Rapat koordinasi ini dipimpin langsung oleh Asisten I Bidang Pemerintahan dan Kesejahteraan Rakyat Setdako Pekanbaru, Maskur Tarmizi, serta diikuti oleh sejumlah perwakilan Organisasi Perangkat Daerah (OPD) dan unsur layanan teknis terkait.
Plt Kepala Diskominfo Kota Pekanbaru, Ardiansyah Eka Putra, menjelaskan bahwa layanan darurat 112 sebenarnya telah diluncurkan sejak tahun 2018. Namun, seiring perkembangan kebutuhan masyarakat, penguatan sistem dan koordinasi antarinstansi menjadi hal yang mutlak dilakukan.
“Pekanbaru sudah memiliki layanan darurat 112. Hari ini kita melakukan penguatan koordinasi agar seluruh layanan kegawat daruratan dapat terintegrasi secara operasional,” ujarnya.

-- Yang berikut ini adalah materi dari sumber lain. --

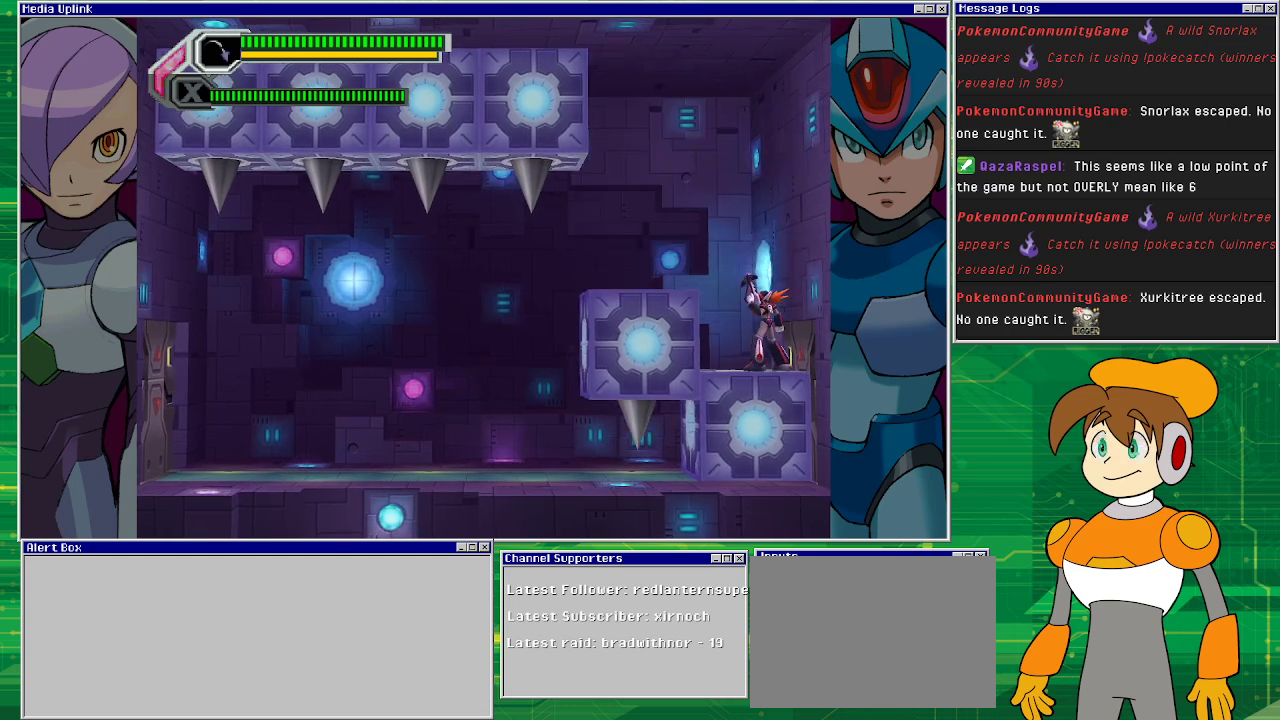
{"buttons": [], "left_stick": "center", "events": [[267, "DPAD_LEFT", "down"], [367, "DPAD_LEFT", "up"]]}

Menurut Ardiansyah, saat ini terdapat berbagai layanan kedaruratan yang berjalan di Kota Pekanbaru, seperti 112, 113 Damkar, 117 BPBD, 119 PSC, serta layanan eksternal seperti 110 Kepolisian, 123 PLN, hingga Basarnas. Seluruh layanan tersebut akan ditautkan dalam satu sistem terpadu melalui call center 112.
“Intinya, layanan ini untuk merespons keluhan masyarakat secara cepat. Baik melalui call center 112 maupun melalui aplikasi digital yang akan kita integrasikan. Layanan ini aktif 24 jam dan langsung diteruskan ke regu atau satgas teknis terkait,” jelasnya.

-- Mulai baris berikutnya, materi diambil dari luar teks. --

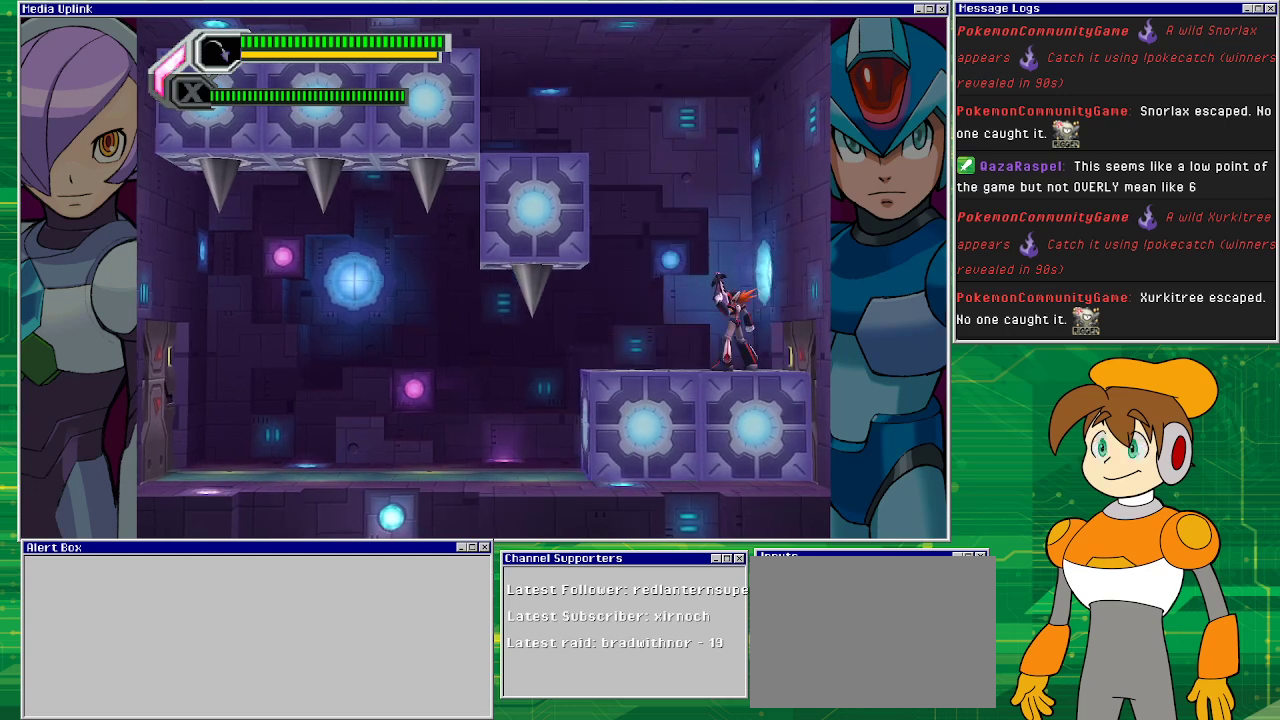
{"buttons": [], "left_stick": "center", "events": []}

Lebih lanjut, ia menyebutkan bahwa Diskominfo telah menyiapkan operator khusus yang bertugas menerima laporan masyarakat. Melalui sistem ini, operator dapat mengetahui identitas penelepon, lokasi kejadian, serta jenis permasalahan yang dilaporkan secara real time.

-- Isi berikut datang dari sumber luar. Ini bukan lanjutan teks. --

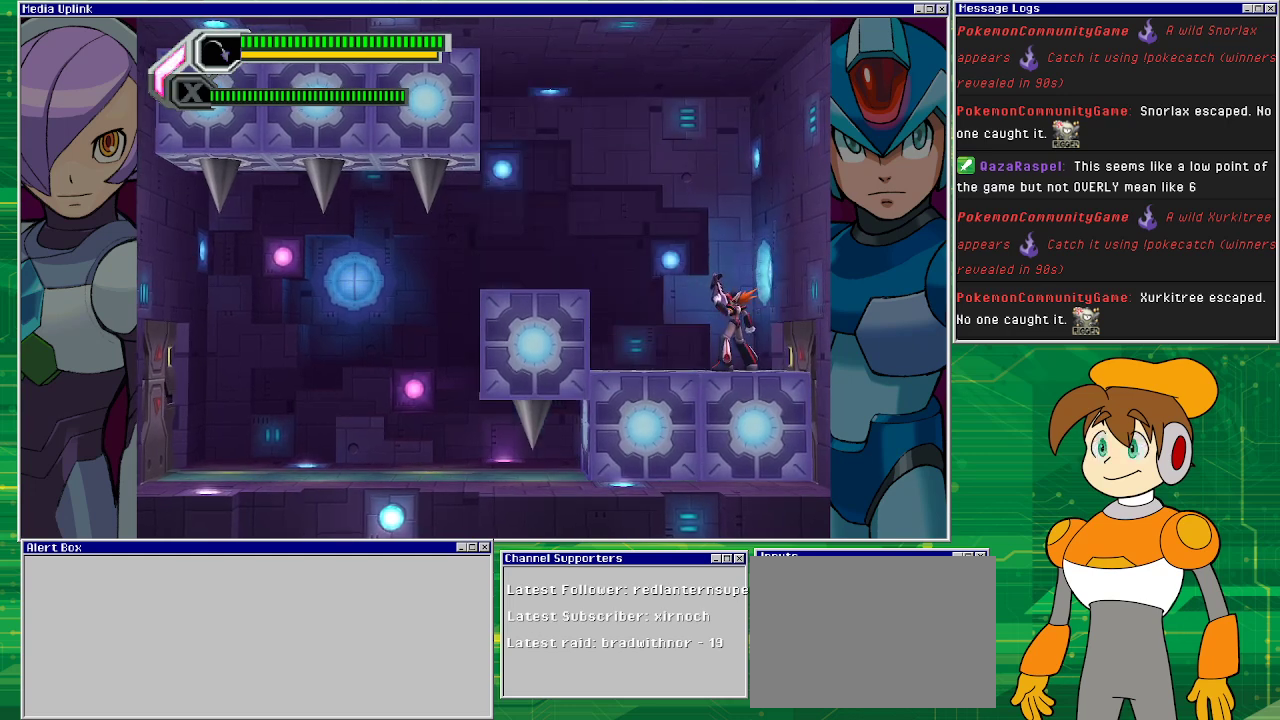
{"buttons": [], "left_stick": "center", "events": []}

“Mulai dari kebakaran, bencana alam, pohon tumbang, hingga kasus kekerasan dalam rumah tangga (KDRT) dan kekerasan terhadap anak, semuanya bisa dilaporkan melalui 112 dan akan langsung ditindaklanjuti,” tambahnya.
Ke depan, Pemko Pekanbaru juga akan melengkapi layanan ini dengan standar operasional prosedur (SOP) yang lebih komprehensif dan terukur. Setiap OPD teknis tetap menjalankan SOP masing-masing, seperti Dinas Pemadam Kebakaran yang memiliki target waktu respons maksimal tujuh menit saat terjadi kebakaran.
“Fokus utama kita adalah percepatan respons. Dengan sistem yang terintegrasi dan SOP yang jelas, diharapkan pelayanan kepada masyarakat semakin cepat, tepat, dan efektif,” pungkas Ardiansyah.
Dengan penguatan layanan Pekanbaru Siaga 112 ini, Pemerintah Kota Pekanbaru berharap kehadiran Pemerintah benar_benar dirasakan masyarakat dalam situasi darurat, kapan pun dan di mana pun.